Algorithm use is prevalent in the FX spot business where trades lend themselves to algorithm use very well. Other lines of business such as FX options and NDF’s witness lower to no use, and the reasons are easy to understand.
The nature of these trades makes them difficult to standardize via an algorithm. There are both practical and technical barriers to greater adoption. Trade terms, such as fixing, are easier to define via traditional voice channels. On the technical side, NDF algorithms might be incompatible with existing OMS platforms. Lastly, NDF trade volumes currently do not justify increased investment.
Low algorithmic usage is also explained by their relatively late arrival in the market. Compared to traditional voice and electronic execution methods, algorithms are still unfamiliar to traders. Aside from inertia, voice trading lends itself well to relationship-building, something that is essential for buy-side firms seeking market colour before placing trades.
It must be noted that voice trading doesn’t directly compete with algorithm usage. As Bruel notes, “Market colour matters. Relationships matter. Therefore voice and algos are both integral to FX execution and need to sit side by side; traders want and need the flexibility to implement a trade execution strategy based on market conditions and other factors such as urgency, type of trade, and size of trade.” He points out that those factors will help determine which approach (algo, voice, or other) is appropriate.
Embracing algorithms doesn’t reduce the risk of FX execution, and technology offers firms solutions to measure risk. However, they tend to be complicated because FX transaction cost analysis (TCA) is a complex task.
Before adopting a new execution method, firms must have a clear picture of the risks they’re assuming. Existing TCA tools don’t simplify the complexity of measuring FX execution costs and their implications. Coalition Greenwich reports that TCA use is around 30%, with half of financial firms surveyed using it, and 20% of corporates following suit.
The lack of a central tape to compare transactions against is just one unique FX condition complicating TCA and hindering greater buy-side adoption. TCA and algorithm usage are joined at the hip, and limiting factors in both spheres are placing a hard ceiling on adoption.
Thus, despite the demand for greater transparency in execution and data usage in process management and analysis, algorithm usage is not yet witnessing equivalent adoption.
How algorithms are currently perceived
Despite the less than enthusiastic way FX has embraced algorithms, there is tremendous potential for growth. The FX market is heavily fragmented, witnessing multiple execution platforms, trade strategies, and time frames. Under certain conditions, algorithm usage presents a significant upgrade over current workflows.
“Algos are most popular when working a large order over time.” says Bruel. “But it is not just about market conditions,” he continues. “Algos are currently more commonly used for FX spot than other types of FX transactions, for example.”
While liquidity in the G10 currencies is very high, trading strategies change the picture considerably. Coalition Greenwich’s study sheds interesting light on the various conditions that market participants encounter when executing their strategies.
75% of traders surveyed reported that algorithm usage makes the most sense when executing a large order over time, with just 8% indicating they would not use an algorithm in this situation. Algorithm usage when executing small orders is almost universally not preferred, with just 8% of respondents indicating they would be inclined to do so.

◇ ◇ ◇ ◇ ◇ ◇ ◇

What is asked →
(1) For each statement below about the article on FX algorithm use, decide whether the article agrees, and give yes or no with the deciding words of the article quoted exactly. (a) NDF trade volumes currently justify increased investment. (b) Of the traders surveyed, 75% said algorithm usage makes the most sense when executing a large order over time. (c) Voice trading directly competes with algorithm usage.
(2) Set down word for word the passage of the article on FX algorithm use between "Thus, despite the" and "over current workflows.", inclusive.

◇ ◇ ◇ ◇ ◇ ◇ ◇

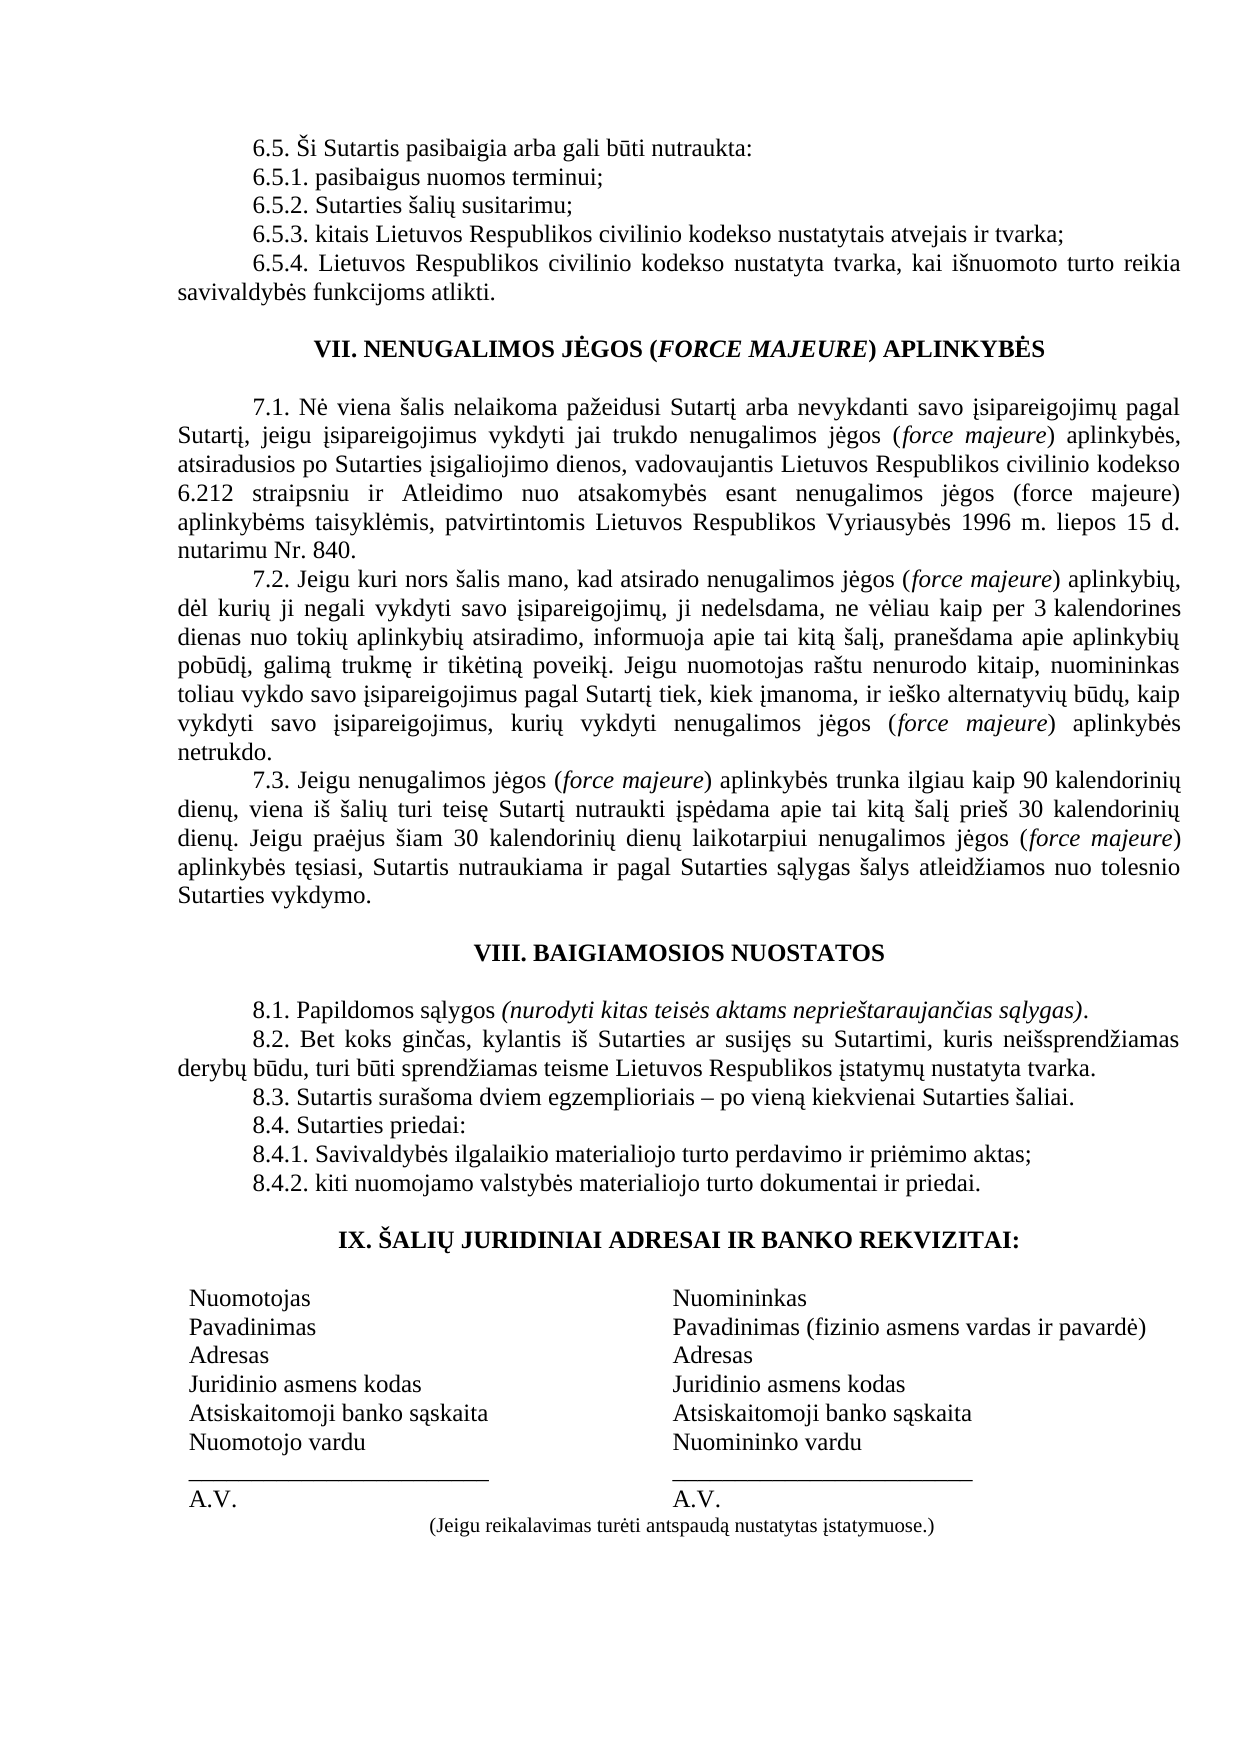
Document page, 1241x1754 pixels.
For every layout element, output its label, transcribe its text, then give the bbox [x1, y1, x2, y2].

table_cell Adresas [177, 1340, 661, 1369]
text VII. NENUGALIMOS JĖGOS (Force Majeure) APLINKYBĖS [177, 334, 1181, 363]
text 8.4.2. kiti nuomojamo valstybės materialiojo turto dokumentai ir priedai. [177, 1168, 1181, 1197]
text 6.5.4. Lietuvos Respublikos civilinio kodekso nustatyta tvarka, kai išnuomoto turto reikia savivaldybės funkcijoms atlikti. [177, 248, 1181, 305]
table_cell Nuomotojo vardu [177, 1427, 661, 1455]
table_cell ________________________ [661, 1455, 1174, 1484]
text 6.5.3. kitais Lietuvos Respublikos civilinio kodekso nustatytais atvejais ir tvarka; [177, 219, 1181, 248]
text 8.4. Sutarties priedai: [177, 1110, 1181, 1139]
text 8.1. Papildomos sąlygos (nurodyti kitas teisės aktams neprieštaraujančias sąlygas). [177, 995, 1181, 1024]
text (Jeigu reikalavimas turėti antspaudą nustatytas įstatymuose.) [177, 1513, 1181, 1537]
text 7.1. Nė viena šalis nelaikoma pažeidusi Sutartį arba nevykdanti savo įsipareigojimų pagal Sutartį, jeigu įsipareigojimus vykdyti jai trukdo nenugalimos jėgos (force majeure) aplinkybės, atsiradusios po Sutarties įsigaliojimo dienos, vadovaujantis Lietuvos Respublikos civilinio kodekso 6.212 straipsniu ir Atleidimo nuo atsakomybės esant nenugalimos jėgos (force majeure) aplinkybėms taisyklėmis, patvirtintomis Lietuvos Respublikos Vyriausybės 1996 m. liepos 15 d. nutarimu Nr. 840. [177, 392, 1181, 564]
table_cell A.V. [177, 1484, 661, 1513]
text VIII. BAIGIAMOSIOS NUOSTATOS [177, 938, 1181, 967]
text 7.2. Jeigu kuri nors šalis mano, kad atsirado nenugalimos jėgos (force majeure) aplinkybių, dėl kurių ji negali vykdyti savo įsipareigojimų, ji nedelsdama, ne vėliau kaip per 3 kalendorines dienas nuo tokių aplinkybių atsiradimo, informuoja apie tai kitą šalį, pranešdama apie aplinkybių pobūdį, galimą trukmę ir tikėtiną poveikį. Jeigu nuomotojas raštu nenurodo kitaip, nuomininkas toliau vykdo savo įsipareigojimus pagal Sutartį tiek, kiek įmanoma, ir ieško alternatyvių būdų, kaip vykdyti savo įsipareigojimus, kurių vykdyti nenugalimos jėgos (force majeure) aplinkybės netrukdo. [177, 564, 1181, 765]
table_cell Juridinio asmens kodas [177, 1369, 661, 1398]
table_cell Atsiskaitomoji banko sąskaita [661, 1398, 1174, 1427]
table_cell Juridinio asmens kodas [661, 1369, 1174, 1398]
text 6.5.2. Sutarties šalių susitarimu; [177, 190, 1181, 219]
table_header Nuomotojas [177, 1283, 661, 1312]
table_cell Adresas [661, 1340, 1174, 1369]
table_cell ________________________ [177, 1455, 661, 1484]
text 8.4.1. Savivaldybės ilgalaikio materialiojo turto perdavimo ir priėmimo aktas; [177, 1139, 1181, 1168]
table_cell Pavadinimas (fizinio asmens vardas ir pavardė) [661, 1312, 1174, 1340]
text 8.2. Bet koks ginčas, kylantis iš Sutarties ar susijęs su Sutartimi, kuris neišsprendžiamas derybų būdu, turi būti sprendžiamas teisme Lietuvos Respublikos įstatymų nustatyta tvarka. [177, 1024, 1181, 1082]
text 6.5. Ši Sutartis pasibaigia arba gali būti nutraukta: [177, 133, 1181, 162]
table_cell Atsiskaitomoji banko sąskaita [177, 1398, 661, 1427]
table_cell Pavadinimas [177, 1312, 661, 1340]
table_cell A.V. [661, 1484, 1174, 1513]
text 7.3. Jeigu nenugalimos jėgos (force majeure) aplinkybės trunka ilgiau kaip 90 kalendorinių dienų, viena iš šalių turi teisę Sutartį nutraukti įspėdama apie tai kitą šalį prieš 30 kalendorinių dienų. Jeigu praėjus šiam 30 kalendorinių dienų laikotarpiui nenugalimos jėgos (force majeure) aplinkybės tęsiasi, Sutartis nutraukiama ir pagal Sutarties sąlygas šalys atleidžiamos nuo tolesnio Sutarties vykdymo. [177, 765, 1181, 909]
table_header Nuomininkas [661, 1283, 1174, 1312]
text 6.5.1. pasibaigus nuomos terminui; [177, 162, 1181, 190]
text 8.3. Sutartis surašoma dviem egzemplioriais – po vieną kiekvienai Sutarties šaliai. [177, 1082, 1181, 1110]
table_cell Nuomininko vardu [661, 1427, 1174, 1455]
text IX. ŠALIŲ JURIDINIAI ADRESAI IR BANKO REKVIZITAI: [177, 1225, 1181, 1254]
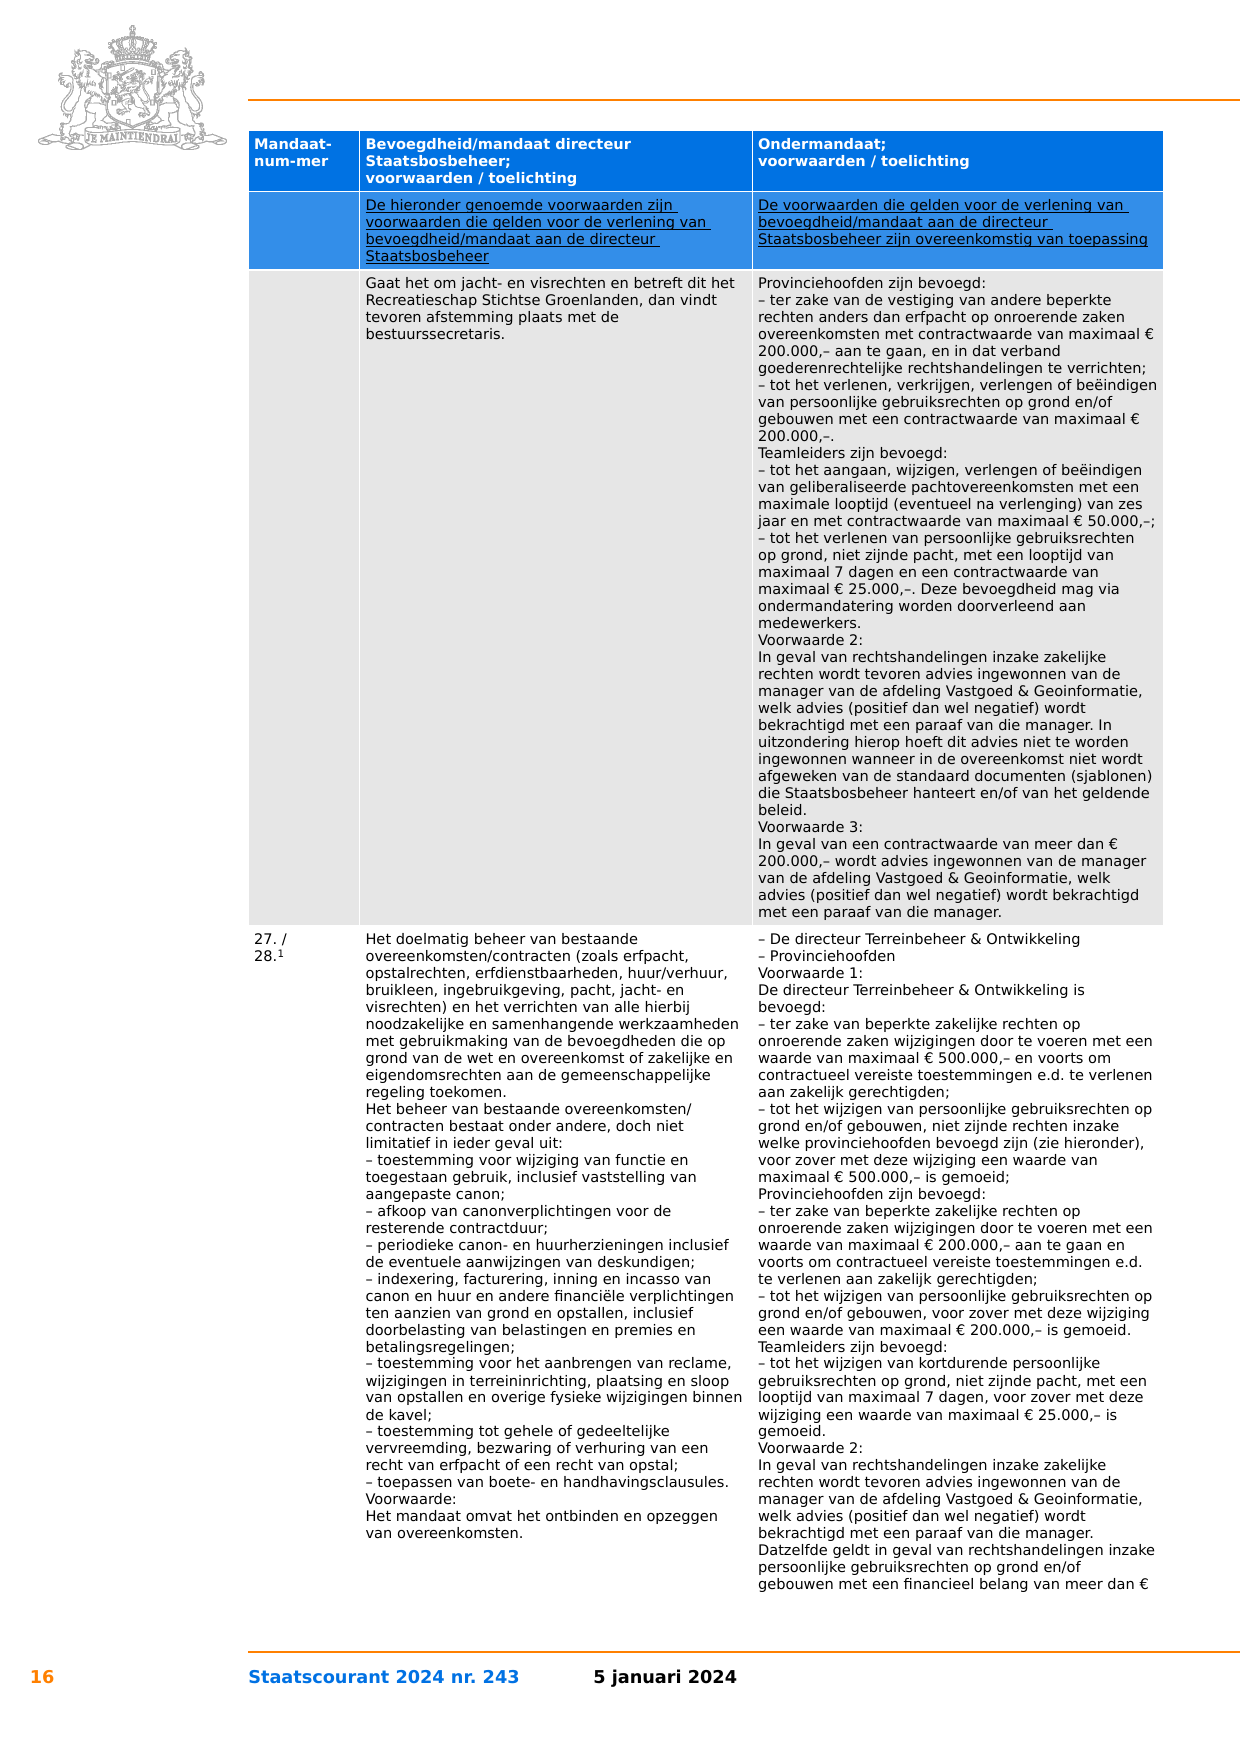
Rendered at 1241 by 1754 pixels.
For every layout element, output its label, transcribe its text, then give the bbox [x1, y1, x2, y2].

◇ ◇ ◇ ◇ ◇ ◇ ◇

Solution list →
(1)
(a) No: "Lastly, NDF trade volumes currently do not justify increased investment."
(b) Yes: "75% of traders surveyed reported that algorithm usage makes the most sense when executing a large order over time"
(c) No: "It must be noted that voice trading doesn’t directly compete with algorithm usage."

(2)
Thus, despite the demand for greater transparency in execution and data usage in process management and analysis, algorithm usage is not yet witnessing equivalent adoption.
How algorithms are currently perceived
Despite the less than enthusiastic way FX has embraced algorithms, there is tremendous potential for growth. The FX market is heavily fragmented, witnessing multiple execution platforms, trade strategies, and time frames. Under certain conditions, algorithm usage presents a significant upgrade over current workflows.